Italy adopts tax incentives for domestic government bond buyers

ROME (Reuters) – Italy adopted a decree on Tuesday to issue effective tax incentives for the purchase of government bonds, part of Rome’s efforts to boost domestic holdings of its almost 3 trillion euro ($3.08 trillion) public debt.

Announced in late 2023 and widely criticised for benefiting the well-off rather than the poor, the plan will allow income from government bonds to be discounted from the ISEE, a measure of wealth that determines access to welfare benefits under government means testing.

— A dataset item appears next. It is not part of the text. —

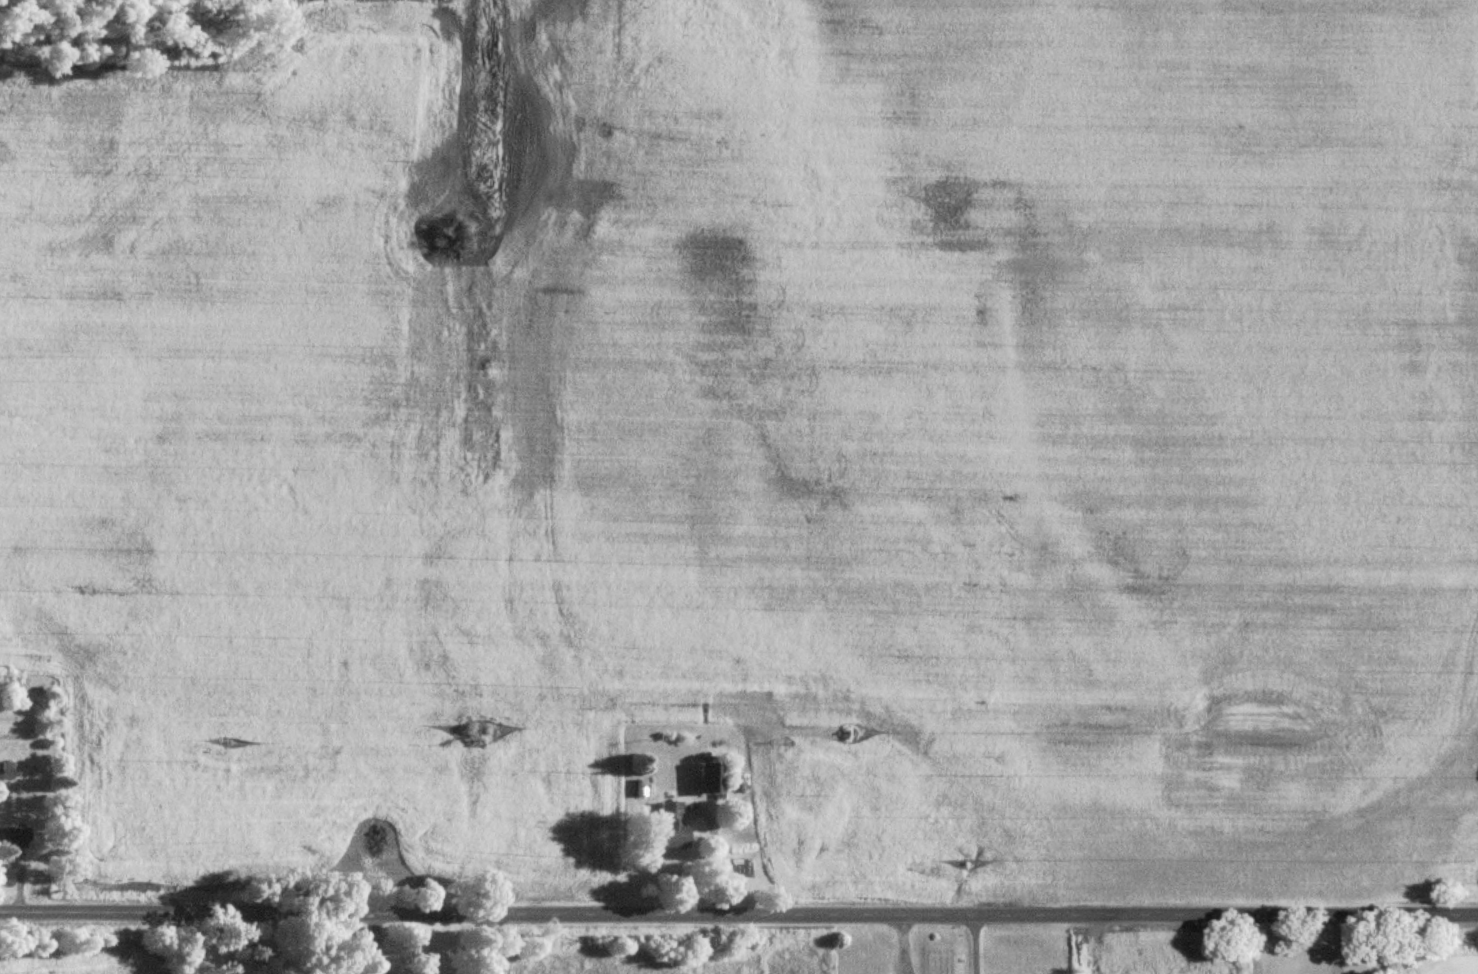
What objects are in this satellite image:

Deductions are capped at 50,000 euros in sovereign bonds and investment products for small savers whose repayment is guaranteed by the state, Prime Minister Giorgia Meloni’s office said in a statement.

Italy already taxes income from government bonds at a lower 12.5% rate than the 26% applied to other financial investments.

Italian debt, the euro zone’s second highest after Greece in relation to gross domestic product (GDP), is targeted by the Treasury at 136.9% this year and 137.8% in 2026, before marginally declining to 137.5% in 2027.

Italy believes that more domestic ownership of Rome’s debt, whose sustainability is seen as crucial to the euro zone’s survival, could increase its resilience to shocks as small savers are less likely to panic in a crisis.